Details
- Date: 23 June 1999
- Location: Winsford, Cheshire
- Country: England
- Line: West Coast Main Line
- Operator: Virgin Trains First North Western
- Cause: SPAD due to human error

Statistics
- Trains: 2
- Deaths: 0
- Injured: 27 (23 minor, 4 major)

= 1999 Winsford railway accident =

Rail accident in the United Kingdom

On 23 June 1999, a Virgin Trains electric express train from London Euston to Glasgow Central, hauled by Class 87 No 87027 Wolf of Badenoch, ran into an empty First North Western four-carriage Pacer unit, injuring 27 people. The express had been travelling at about 110 mph, but driver Roy Eccles noticed the Pacer on the line and was able to decelerate to about 50 mph at the time of impact. Eccles was awarded a medal for his prompt action, which averted a much more serious accident. The driver of the Pacer train helped passengers from the Glasgow Central train despite his injuries.

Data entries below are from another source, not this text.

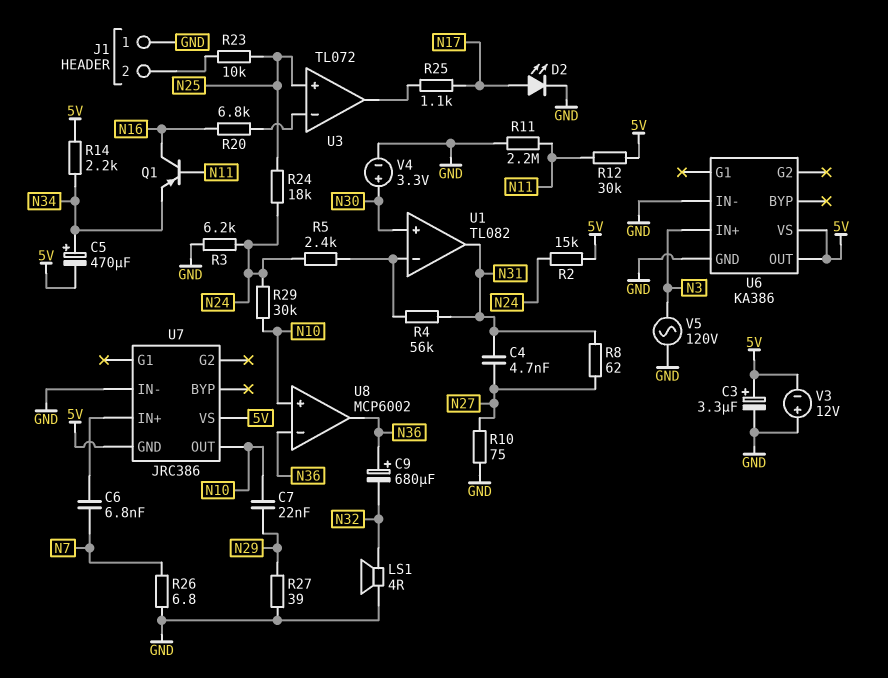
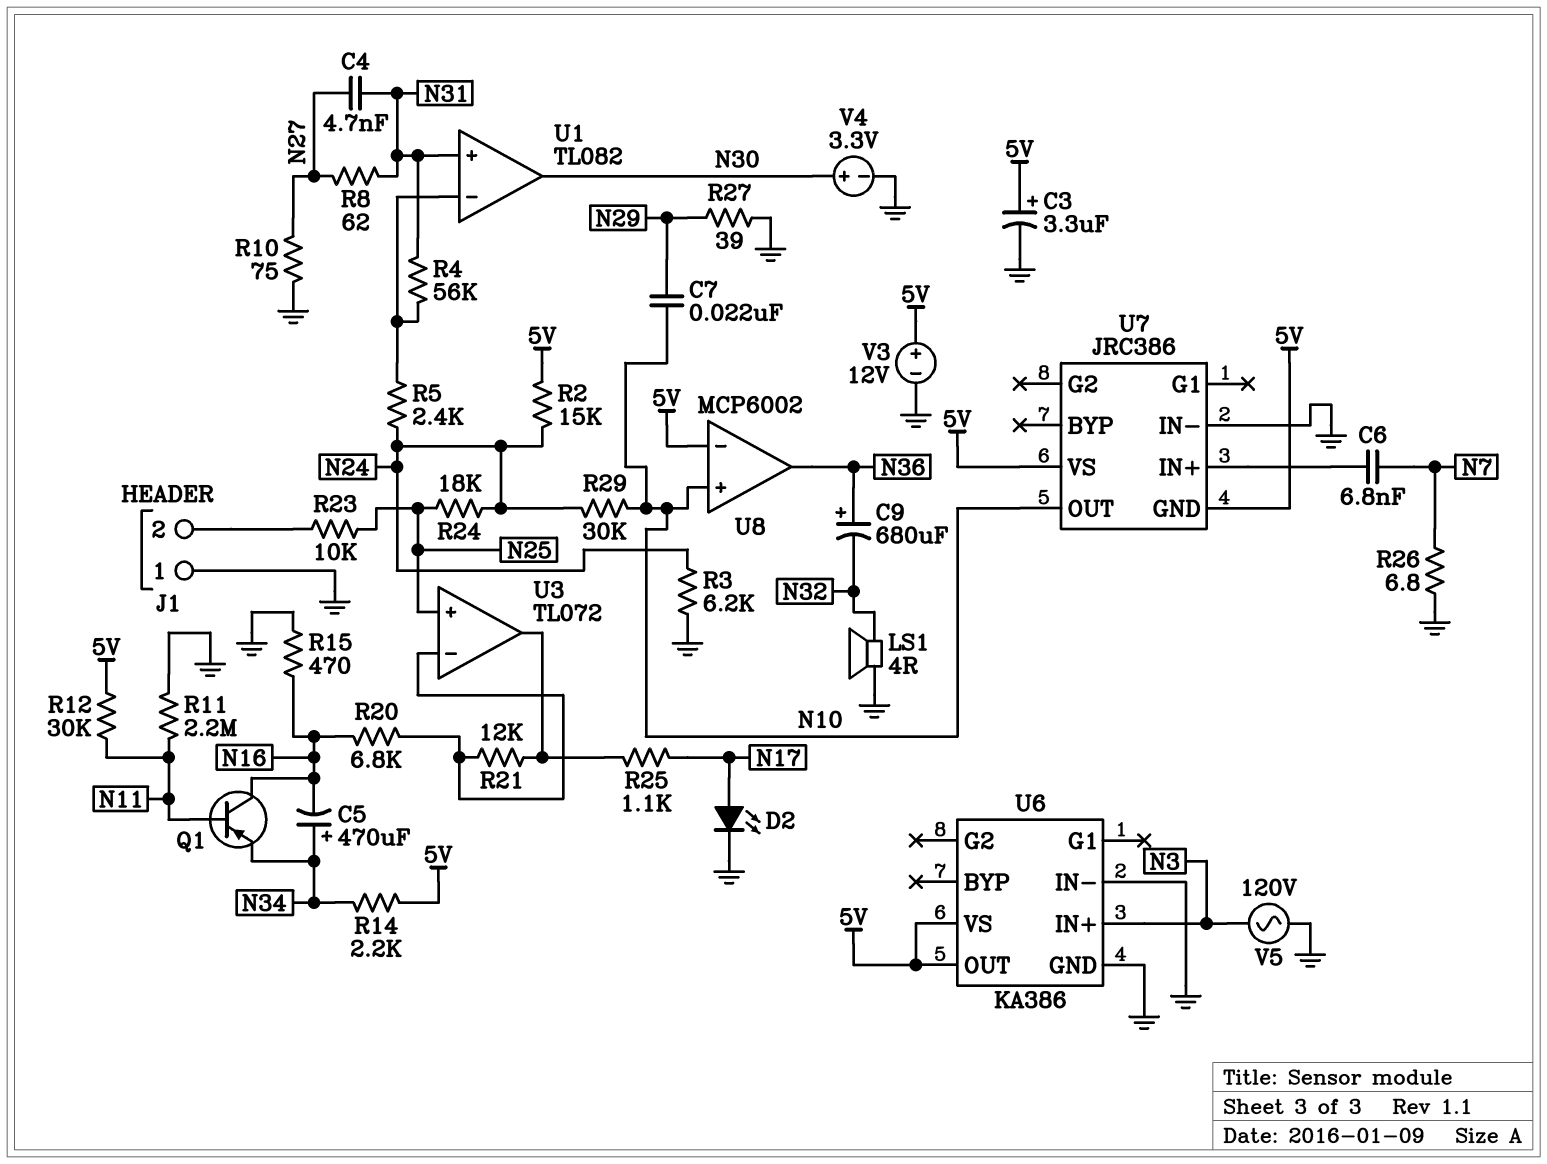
C5: 470uF (plus N34, minus 5V) -> 470uF (plus N34, minus N16)
R15: none -> 470 (GND, N16)
R21: none -> 12k (U3/in-, U3/out)
U1 pin in+: N30 -> N31
U1 pin out: N31 -> N30
U8 pin in-: N36 -> 5V
V3: 12V (plus GND, minus 5V) -> 12V (plus 5V, minus GND)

The Pacer had passed a signal at danger and run through a set of points, coming to a stand on the line on which the express was approaching. Its rear cab was destroyed in the crash along with a section of the passenger accommodation, and the coach bodies were displaced from their underframes. The incident report stated that the accident was most likely to have been human error of the Pacer driver as the investigation showed no faults with either the signalling system or the brakes of the Pacer train.

Due to the severe level of damage sustained by the empty Pacer train, the safety of the units was investigated as part of the inquiry into the accident. In contrast, the strong construction of the express train carriages avoided any fatalities.